Mr. Landesman follows Dana Gioia who left the chairmanship in January 2009. Patrice Walker Powell, the NEA's deputy chairman for state, regions, and local arts agencies has served as acting chairman in the interim.
Mr. Landesman was born (July 20, 1947) and raised in St. Louis, Missouri. He pursued his undergraduate education at Colby College and the University of Wisconsin, Madison and earned a doctorate in Dramatic Literature at the Yale School of Drama. At the completion of his course work, he stayed at the school for four years, working as an assistant professor.
Mr. Landesmans ensuing career has been a hybrid of commercial, philanthropic, and purely artistic engagements. In 1977, he left Yale to start a private investment fund which he ran until his appointment in 1987 as president of Jujamcyn, a company that owns and operates five Broadway theaters; the St. James, Al Hirschfeld, August Wilson, Eugene O'Neill, and Walter Kerr theaters.
Before and after joining Jujamcyn, Mr. Landesman produced Broadway shows, the most notable of which are Big River (1985 Tony, Best Musical), Angels in America, and The Producers (2001 Tony, Best Musical). In 2005, he purchased Jujamcyn and managed it until President Obama announced his intention to nominate him to the NEA chairmanship.
Mr. Landesman has been active on numerous boards, including the Municipal Arts Society; an advocacy organization concerned with New York City's public spaces and preservation; the Times Square Alliance which has radically changed the heart of the city by improving its safety, sanitation, and aesthetic; and the Educational Foundation of America.
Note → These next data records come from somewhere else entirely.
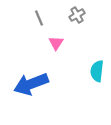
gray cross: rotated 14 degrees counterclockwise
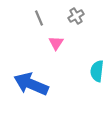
gray cross: moved 1 px left, 1 px down
blue arrow: rotated 44 degrees clockwise
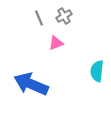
gray cross: moved 12 px left
pink triangle: rotated 35 degrees clockwise
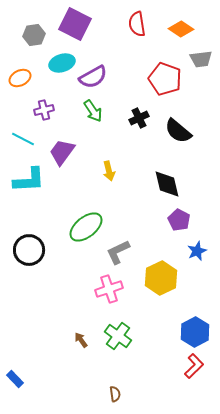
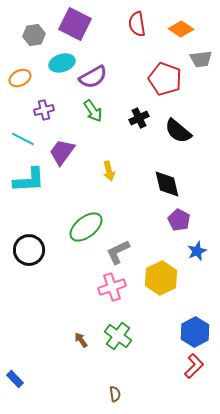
pink cross: moved 3 px right, 2 px up
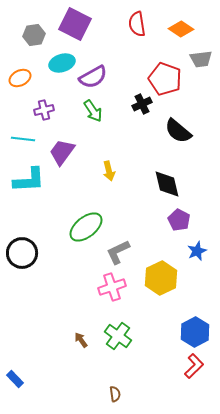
black cross: moved 3 px right, 14 px up
cyan line: rotated 20 degrees counterclockwise
black circle: moved 7 px left, 3 px down
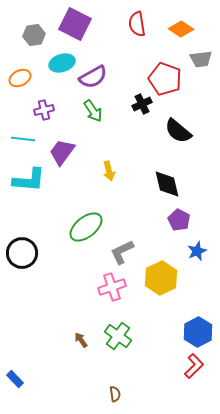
cyan L-shape: rotated 8 degrees clockwise
gray L-shape: moved 4 px right
blue hexagon: moved 3 px right
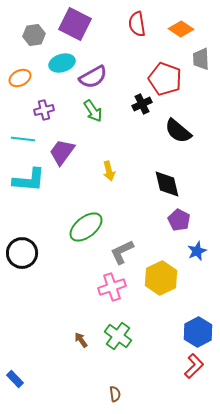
gray trapezoid: rotated 95 degrees clockwise
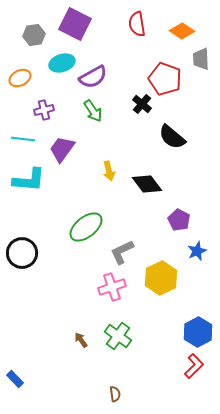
orange diamond: moved 1 px right, 2 px down
black cross: rotated 24 degrees counterclockwise
black semicircle: moved 6 px left, 6 px down
purple trapezoid: moved 3 px up
black diamond: moved 20 px left; rotated 24 degrees counterclockwise
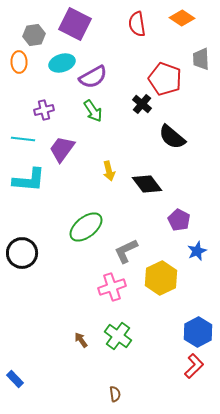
orange diamond: moved 13 px up
orange ellipse: moved 1 px left, 16 px up; rotated 65 degrees counterclockwise
gray L-shape: moved 4 px right, 1 px up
In addition and over the years, he returned to the Yale School of Drama and Yale Rep to teach.
Mr. Landesman has also vigorously engaged the ongoing debate about arts policy, speaking at forums and writing numerous articles, focusing mainly on the relationship between the commercial and not-for-profit sectors of the American theater.
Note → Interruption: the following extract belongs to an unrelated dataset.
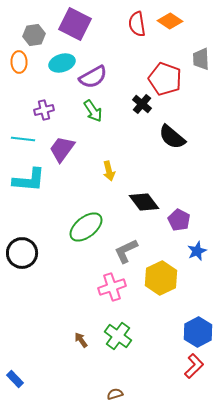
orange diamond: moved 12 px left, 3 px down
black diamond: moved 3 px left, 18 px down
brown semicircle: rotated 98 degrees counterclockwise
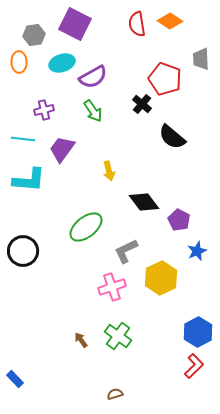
black circle: moved 1 px right, 2 px up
Mr. Landesman's biggest passions are theater, baseball, horse racing, and country music. On any given day he will insist that one of these is the perfect expression of American culture. At one time or another, he owned three minor league baseball teams, various racehorses, and a collection of Roger Miller long-playing records.
Mr. Landesman is married to Debby Landesman, formerly the executive director of the Levi Strauss Foundation and currently a philanthropic advisor to corporations and foundations. Two of his sons are journalists working in New York.